Corée du Sud : Le président menacé de destitution
Une crise politique majeure secoue la Corée du Sud le après que le président Yoon Suk Yeol ait tenté mardid’imposer la loi martiale, avant de faire marche arrière moins de six heures plus tard face à une fronde populaire et parlementaire sans précédent.
Dans une allocution surprise, le président conservateur avait initialement justifié sa décision par la volonté de « protéger la Corée du Sud libérale des menaces posées par les forces communistes nord-coréennes » et de « éliminer les éléments hostiles à l’État », pointant une « dictature législative » dans le contexte de difficultés budgétaires. L’annonce présidentielle a immédiatement déclenché une mobilisation massive. Des troupes ont été déployées, avec des hélicoptères militaires atterrissant sur le toit du parlement. Plus de 280 militaires sont entrés dans l’enceinte parlementaire, tentant de pénétrer dans l’hémicycle où 190 députés sur 300 sont parvenus à se réunir. Les manifestants ont rapidement investi les rues, scandant des slogans comme « Arrêtez Yoon Suk Yeol ! » Un manifestant a résumé la situation : « C’est à cause de cette loi martiale insensée décrétée par Yoon, qui est devenu fou ». L’opposition, emmenée par Lee Jae-myung, a qualifié la mesure d' »illégale » et annoncé son intention de « porter plainte pour rébellion » contre le président, ses ministres de la Défense et de l’Intérieur, ainsi que plusieurs responsables militaires et policiers. Le ministre de la Défense, Kim Yong-hyun, a présenté sa démission, déclarant : « Je regrette profondément et j’assume l’entière responsabilité de la confusion et de la préoccupation causées au public par la loi martiale ».
La réaction a été unanime et immédiate. Même le parti présidentiel, le Parti du Pouvoir au Peuple, a pris ses distances. Son chef, Han Dong-hoon, a exigé que « le président doit expliquer cette situation tragique tout de suite et en détail », soulignant que « tous les responsables devront rendre des comptes ». Le chef de cabinet et plusieurs conseillers présidentiels ont démissionné collectivement. La Confédération coréenne des syndicats, forte de 1,2 million de membres, a appelé à une « grève générale illimitée » jusqu’à la démission de Yoon Suk Yeol, estimant qu’il avait « signé sa propre fin au pouvoir ». L’opposition a immédiatement déposé une motion de destitution qui pourrait être soumise au vote dès vendredi, nécessitant une majorité des deux tiers pour être adoptée.

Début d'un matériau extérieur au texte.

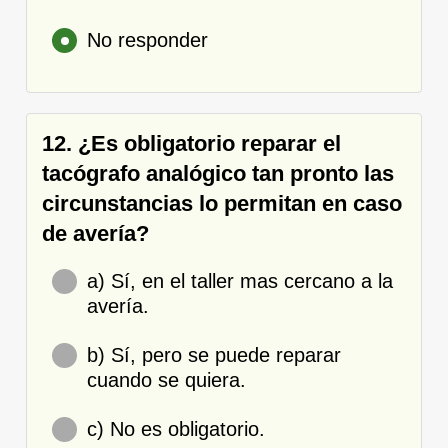
No responder
12. ¿Es obligatorio reparar el
tacógrafo analógico tan pronto las
circunstancias lo permitan en caso
de avería?
a) Sí, en el taller mas cercano a la
avería.
b) Sí, pero se puede reparar
cuando se quiera.
c) No es obligatorio.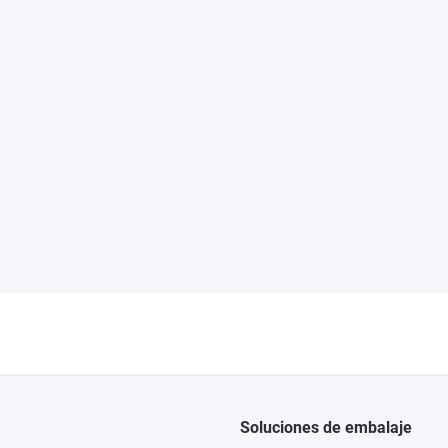
Soluciones de embalaje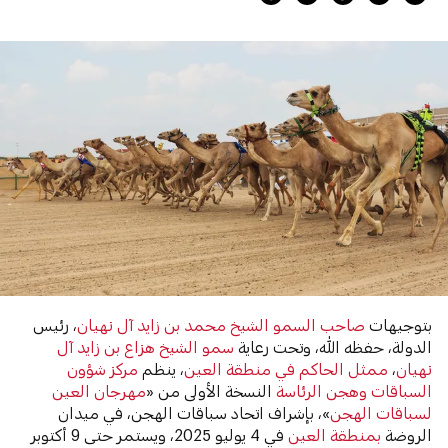
بتوجيهات
صاحب السمو الشيخ محمد بن زايد آل نهيان
، رئيس
الدولة، حفظه الله، وتحت رعاية
سمو الشيخ هزاع بن زايد آل
نهيان
،
ممثل الحاكم في منطقة العين
، ينظم
مركز شؤون
السباقات وهجن الرئاسة
النسخة الأولى من «
مهرجان العين
لسباقات الهجن
»، بإشراف اتحاد سباقات الهجن، في ميدان
الروضة
بمنطقة العين
في 4 يوليو 2025، ويستمر حتى 9 أكتوبر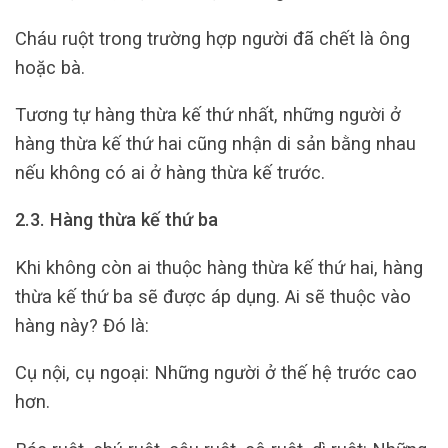
Cháu ruột trong trường hợp người đã chết là ông
hoặc bà.
Tương tự hàng thừa kế thứ nhất, những người ở
hàng thừa kế thứ hai cũng nhận di sản bằng nhau
nếu không có ai ở hàng thừa kế trước.
2.3. Hàng thừa kế thứ ba
Khi không còn ai thuộc hàng thừa kế thứ hai, hàng
thừa kế thứ ba sẽ được áp dụng. Ai sẽ thuộc vào
hàng này? Đó là:
Cụ nội, cụ ngoại: Những người ở thế hệ trước cao
hơn.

Hier à l’aube, Yoon a finalement annoncé la levée de la loi martiale et le retrait des troupes de la capitale, provoquant des cris de joie des manifestants. La dernière activation de la loi martiale remontait à 1980, lors d’un coup d’État militaire réprimé dans le sang. Cette tentative de Yoon Suk Yeol, élu de justesse en 2022 et n’ayant jamais disposé de la majorité parlementaire, marque un tournant politique dramatique pour la démocratie sud-coréenne. La Bourse de Séoul a immédiatement réagi, terminant la journée en baisse de 1,4%, reflétant l’instabilité politique. Le président, dont la cote de popularité était déjà au plus bas, se retrouve désormais dos au mur, menacé de destitution et ayant perdu le soutien de sa propre formation politique.